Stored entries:
▬▬▬

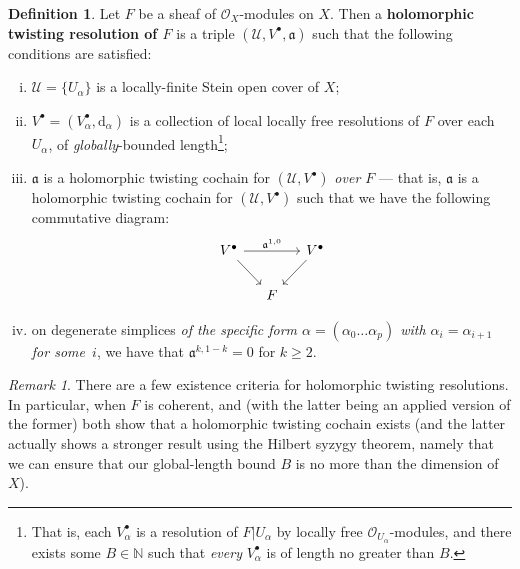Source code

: \documentclass[11pt,fleqn]{article}
\theoremstyle{plain}
\theoremstyle{definition}
\newtheorem{definition}[theorem]{Definition}
\theoremstyle{remark}
\newtheorem{remark}[theorem]{Remark}
\numberwithin{equation}{theorem}
\newcommand{\cover}{\mathcal{U}}
\newcommand{\OO}{\mathcal{O}}
\newcommand{\restricted}{\mathbin{\big\vert}}
\newcommand{\twc}{\mathfrak{a}}
\newcommand{\define}[1]{\textbf{#1}}
\renewcommand{\d}{\mathrm{d}}
\begin{document}
        \begin{definition}\label{definition:holomorphic-twisted-resolution}
            Let $F$ be a sheaf of $\OO_X$-modules on $X$.
            Then a \define{holomorphic twisting resolution of $F$} is a triple $(\cover,V^\bullet,\twc)$ such that the following conditions are satisfied:
            \begin{enumerate}[(i)]
                \item $\cover=\{U_\alpha\}$ is a locally-finite Stein open cover of $X$;
                \item $V^\bullet=(V^\bullet_\alpha,\d_\alpha)$ is a collection of local locally free resolutions of $F$ over each $U_\alpha$, of \emph{globally}-bounded length\footnote{That is, each $V^\bullet_\alpha$ is a resolution of $F\restricted {U_\alpha}$ by locally free $\OO_{U_\alpha}$-modules, and there exists some $B\in\mathbb{N}$ such that \emph{every} $V^\bullet_\alpha$ is of length no greater than $B$.};
                \item $\twc$ is a holomorphic twisting cochain for $(\cover,V^\bullet)$ \textit{over $F$} --- that is, $\twc$ is a holomorphic twisting cochain for $(\cover,V^\bullet)$ such that we have the following commutative diagram:
                    \begin{equation*}
                        \begin{tikzcd}[column sep=small]
                            V^\bullet
                                \ar{rr}{\twc^{1,0}}
                                \ar{dr}
                        &&  V^\bullet
                                \ar{dl}
                        \\& F
                        \end{tikzcd}
                    \end{equation*}
                \item on degenerate simplices \emph{of the specific form $\alpha=(\alpha_0\ldots\alpha_p)$ with $\alpha_i=\alpha_{i+1}$ for some~$i$}, we have that $\twc^{k,1-k}=0$ for $k\geqslant2$.
            \end{enumerate}
        \end{definition}

        \begin{remark}
            There are a few existence criteria for holomorphic twisting resolutions.
            In particular, when $F$ is coherent, \cite[Lemma~8.13]{Toledo&Tong1976} and \cite[Lemma~2.4]{Toledo&Tong1978} (with the latter being an applied version of the former) both show that a holomorphic twisting cochain exists (and the latter actually shows a stronger result using the Hilbert syzygy theorem, namely that we can ensure that our global-length bound $B$ is no more than the dimension of $X$).
        \end{remark}
\end{document}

▬▬▬

• Work request: All of the lines above should be copied exactly, apart from the pictures.

• Finished exercise:
Source code

: \documentclass[11pt,fleqn]{article}
\theoremstyle{plain}
\theoremstyle{definition}
\newtheorem{definition}[theorem]{Definition}
\theoremstyle{remark}
\newtheorem{remark}[theorem]{Remark}
\numberwithin{equation}{theorem}
\newcommand{\cover}{\mathcal{U}}
\newcommand{\OO}{\mathcal{O}}
\newcommand{\restricted}{\mathbin{\big\vert}}
\newcommand{\twc}{\mathfrak{a}}
\newcommand{\define}[1]{\textbf{#1}}
\renewcommand{\d}{\mathrm{d}}
\begin{document}
        \begin{definition}\label{definition:holomorphic-twisted-resolution}
            Let $F$ be a sheaf of $\OO_X$-modules on $X$.
            Then a \define{holomorphic twisting resolution of $F$} is a triple $(\cover,V^\bullet,\twc)$ such that the following conditions are satisfied:
            \begin{enumerate}[(i)]
                \item $\cover=\{U_\alpha\}$ is a locally-finite Stein open cover of $X$;
                \item $V^\bullet=(V^\bullet_\alpha,\d_\alpha)$ is a collection of local locally free resolutions of $F$ over each $U_\alpha$, of \emph{globally}-bounded length\footnote{That is, each $V^\bullet_\alpha$ is a resolution of $F\restricted {U_\alpha}$ by locally free $\OO_{U_\alpha}$-modules, and there exists some $B\in\mathbb{N}$ such that \emph{every} $V^\bullet_\alpha$ is of length no greater than $B$.};
                \item $\twc$ is a holomorphic twisting cochain for $(\cover,V^\bullet)$ \textit{over $F$} --- that is, $\twc$ is a holomorphic twisting cochain for $(\cover,V^\bullet)$ such that we have the following commutative diagram:
                    \begin{equation*}
                        \begin{tikzcd}[column sep=small]
                            V^\bullet
                                \ar{rr}{\twc^{1,0}}
                                \ar{dr}
                        &&  V^\bullet
                                \ar{dl}
                        \\& F
                        \end{tikzcd}
                    \end{equation*}
                \item on degenerate simplices \emph{of the specific form $\alpha=(\alpha_0\ldots\alpha_p)$ with $\alpha_i=\alpha_{i+1}$ for some~$i$}, we have that $\twc^{k,1-k}=0$ for $k\geqslant2$.
            \end{enumerate}
        \end{definition}

        \begin{remark}
            There are a few existence criteria for holomorphic twisting resolutions.
            In particular, when $F$ is coherent, \cite[Lemma~8.13]{Toledo&Tong1976} and \cite[Lemma~2.4]{Toledo&Tong1978} (with the latter being an applied version of the former) both show that a holomorphic twisting cochain exists (and the latter actually shows a stronger result using the Hilbert syzygy theorem, namely that we can ensure that our global-length bound $B$ is no more than the dimension of $X$).
        \end{remark}
\end{document}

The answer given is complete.